"Don't Judge a Book By Its Cover!" kata sebuah idiom bule.
Namun tampaknya tak semudah itu. Beberapa hari yang lalu saya memajang sebuah foto status di Whatsapp. Yang saya dapatkan bukan komentar baik-baik, malah komentar "Kok bajunya ga bagus? Kok rambutnya berantakan? Potong sedikit dong, rapi sedikit kenapa? Bajunya kok lusuh sih! " dari salah-satu kerabat yang namanya tak perlu saya sebutkan demi netiquette.
Padahal itu dalam rangka acara dadakan pas menjelang pulang kantor. Siapa yang sempat sisir-sisir rambut, apalagi rapi baju, maklum kantor kami informal, cuma pabrik di pinggiran kota, bukan kantor gedongan ber-lift ala Sudirman-Thamrin dimana karyawan harus pakai hak tinggi, setelan dasi dan baju rapi seperti di drakor-drakor. Buat kami, baju kaos dan sendal jepit sudah biasa, jadi jarang banget dandan rapi kecuali ketemu klien. Apalagi saya yang notabene nyentrik, pekerja seni, si pendiam di belakang layar.

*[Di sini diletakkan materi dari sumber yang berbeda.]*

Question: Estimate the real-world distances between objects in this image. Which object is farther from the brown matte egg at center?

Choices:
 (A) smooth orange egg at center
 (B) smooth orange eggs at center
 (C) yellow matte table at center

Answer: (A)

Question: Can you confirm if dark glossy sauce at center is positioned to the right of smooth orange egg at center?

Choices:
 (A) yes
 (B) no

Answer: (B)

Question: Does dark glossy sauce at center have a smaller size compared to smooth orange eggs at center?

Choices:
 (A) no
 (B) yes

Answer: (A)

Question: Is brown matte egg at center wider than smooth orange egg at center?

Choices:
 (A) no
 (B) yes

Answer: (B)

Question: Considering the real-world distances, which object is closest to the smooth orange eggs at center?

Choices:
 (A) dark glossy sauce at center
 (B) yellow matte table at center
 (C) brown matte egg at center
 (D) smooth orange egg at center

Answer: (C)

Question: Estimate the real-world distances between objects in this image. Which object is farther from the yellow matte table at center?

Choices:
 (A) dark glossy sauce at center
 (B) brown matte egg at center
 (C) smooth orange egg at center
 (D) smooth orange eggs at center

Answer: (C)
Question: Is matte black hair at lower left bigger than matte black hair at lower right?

Rasanya dikomentari begitu bikin saya agak kapok pajang foto, karena saya memang bukan orang yang showy alias suka selfie, gak merasa diri cantik, dan lain sebagainya. Lain kali saya pajang foto avatar atau karya saya sajalah, biar lebih enak dipandang.

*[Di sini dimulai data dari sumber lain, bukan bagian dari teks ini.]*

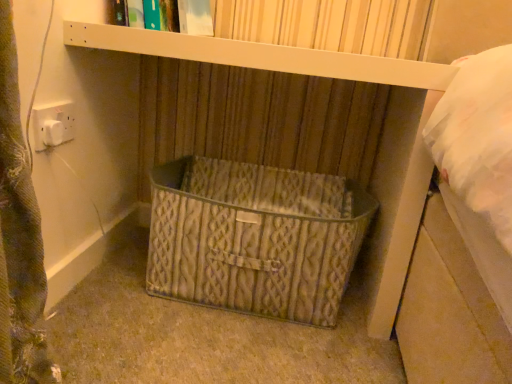
In order to face rustic metal basket at center, should I rotate leftwards or rightwards?

To align with it, rotate right about 0.101°.

Identify the location of rustic metal basket at center. (255, 237).

This screenshot has width=512, height=384. What do you see at coordinates (255, 237) in the screenshot? I see `rustic metal basket at center` at bounding box center [255, 237].

You are a GUI agent. You are given a task and a screenshot of the screen. Output one action in this format:
    pyautogui.click(x=<x>, y=<y>)
    Task: Click on the hardcover book at upper center
    
    Given the screenshot: What is the action you would take?
    pyautogui.click(x=165, y=15)

What do you see at coordinates (165, 15) in the screenshot? I see `hardcover book at upper center` at bounding box center [165, 15].

The image size is (512, 384). What are the coordinates of `rustic metal basket at center` in the screenshot? It's located at (255, 237).

Which object is positioned more to the left, rustic metal basket at center or hardcover book at upper center?

hardcover book at upper center is more to the left.

Which object is further away from the camera, rustic metal basket at center or hardcover book at upper center?

Positioned behind is hardcover book at upper center.

Which is in front, point (211, 189) or point (116, 15)?

Positioned in front is point (116, 15).

From the image's perspective, who appears lower, rustic metal basket at center or hardcover book at upper center?

rustic metal basket at center.

From a real-world perspective, does rustic metal basket at center stand above hardcover book at upper center?

No.

Looking at their sizes, would you say rustic metal basket at center is wider or thinner than hardcover book at upper center?

Clearly, rustic metal basket at center has more width compared to hardcover book at upper center.

Which of these two, rustic metal basket at center or hardcover book at upper center, stands taller?

rustic metal basket at center is taller.

Can you confirm if rustic metal basket at center is bigger than hardcover book at upper center?

Yes.

Is rustic metal basket at center situated inside hardcover book at upper center or outside?

rustic metal basket at center lies outside hardcover book at upper center.

Is rustic metal basket at center next to hardcover book at upper center?

No, rustic metal basket at center is not next to hardcover book at upper center.

Does rustic metal basket at center turn towards hardcover book at upper center?

No, rustic metal basket at center is not turned towards hardcover book at upper center.

What's the angular difference between rustic metal basket at center and hardcover book at upper center's facing directions?

There is a 0.00104-degree angle between the facing directions of rustic metal basket at center and hardcover book at upper center.

The image size is (512, 384). Identify the location of book on the left side of rustic metal basket at center. (165, 15).

Is hardcover book at upper center at the right side of rustic metal basket at center?

No.

Considering the positions of objects hardcover book at upper center and rustic metal basket at center in the image provided, who is in front, hardcover book at upper center or rustic metal basket at center?

rustic metal basket at center is more forward.

Which is farther, (183, 26) or (332, 308)?

Positioned behind is point (183, 26).

From the image's perspective, which object appears higher, hardcover book at upper center or rustic metal basket at center?

hardcover book at upper center, from the image's perspective.

From a real-world perspective, does hardcover book at upper center stand above rustic metal basket at center?

Yes, from a real-world perspective, hardcover book at upper center is on top of rustic metal basket at center.

Considering the sizes of hardcover book at upper center and rustic metal basket at center in the image, is hardcover book at upper center wider or thinner than rustic metal basket at center?

In the image, hardcover book at upper center appears to be more narrow than rustic metal basket at center.

Based on the photo, from their relative heights in the image, would you say hardcover book at upper center is taller or shorter than rustic metal basket at center?

hardcover book at upper center is shorter than rustic metal basket at center.

Considering the sizes of hardcover book at upper center and rustic metal basket at center in the image, is hardcover book at upper center bigger or smaller than rustic metal basket at center?

Clearly, hardcover book at upper center is smaller in size than rustic metal basket at center.

Which is correct: hardcover book at upper center is inside rustic metal basket at center, or outside of it?

hardcover book at upper center lies outside rustic metal basket at center.

Is hardcover book at upper center not close to rustic metal basket at center?

hardcover book at upper center is near rustic metal basket at center, not far away.

Is hardcover book at upper center aimed at rustic metal basket at center?

No, hardcover book at upper center is not facing towards rustic metal basket at center.

The width and height of the screenshot is (512, 384). I want to click on basket in front of the hardcover book at upper center, so click(255, 237).

You are a GUI agent. You are given a task and a screenshot of the screen. Output one action in this format:
    pyautogui.click(x=<x>, y=<y>)
    Task: Click on the basket located underneath the hardcover book at upper center (from a real-world perspective)
    The height and width of the screenshot is (384, 512).
    Given the screenshot: What is the action you would take?
    pyautogui.click(x=255, y=237)

Where is `basket below the hardcover book at upper center (from the image's perspective)`? Image resolution: width=512 pixels, height=384 pixels. basket below the hardcover book at upper center (from the image's perspective) is located at coordinates (255, 237).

Alasan si pengkritik sebenarnya baik, kalau bukan baik banget. "Karena peduli. Karena tak mau kamu diam-diam diomongin orang." Tapi penampilan bagi saya, juga bagi sebagian orang pun, memang penting tapi bukan segalanya. Yang penting sopan, tak menggoda suami orang atau laki-laki lain, dan tak juga seperti gelandangan-gelandangan amat.
Bila semua orang senang mengkritik demikian, coba pikirkan, betapa banyak ketidaksempurnaan kita akan terungkap.
Saya rasa bahkan lebih banyak contoh lebih parah di media sosial. Badan gemuk sedikit, baju kurang bagus sedikit, dan lain-lain. Bahkan artis dan selebritis yang tampil sempurna pun bisa sesekali, atau malah lebih sering, tersandung komentar jahat.
Selama apa yang kita kenakan atau lakukan tidak mengganggu atau merugikan orang lain, saya rasa, dalam pendapat pribadi ter-humble saya, sah-sah saja. Bila tak suka, mbok ya skip saja.
Apalagi bila zaman sekarang ada konteks yang bernama body shaming, mungkin ini bisa dikategorikan seperti itu. Saya sih tak mau memperperpanjang masalah, apalagi si pengkritik tipe orang yang suka ngomong tapi dirinya sendiri tak mau dikomentari.
Sadarkah kita, bahwa kritik yang dialasi demi kebaikan pun, kadang bisa membuat orang lain depresi. Syukur-syukur bila ia tidak begitu, bisa menerima masukan kita. Namun tak semua orang bisa bilang "Iya, ya, oke, saya mau berubah, saya akan jadi lebih rapih/kurus/cantik/lebih baik!" dan  berubah semudah itu. Jadi, mari sebelum berkomentar, coba kita refleksikan dulu, apakah diri kita sendiri sudah baik, sempurna, dan selalu tampil all-out? Bila badan sendiri belum body goal, sikap masih mencla-mencle, mungkin diam saja adalah pilihan terbaik.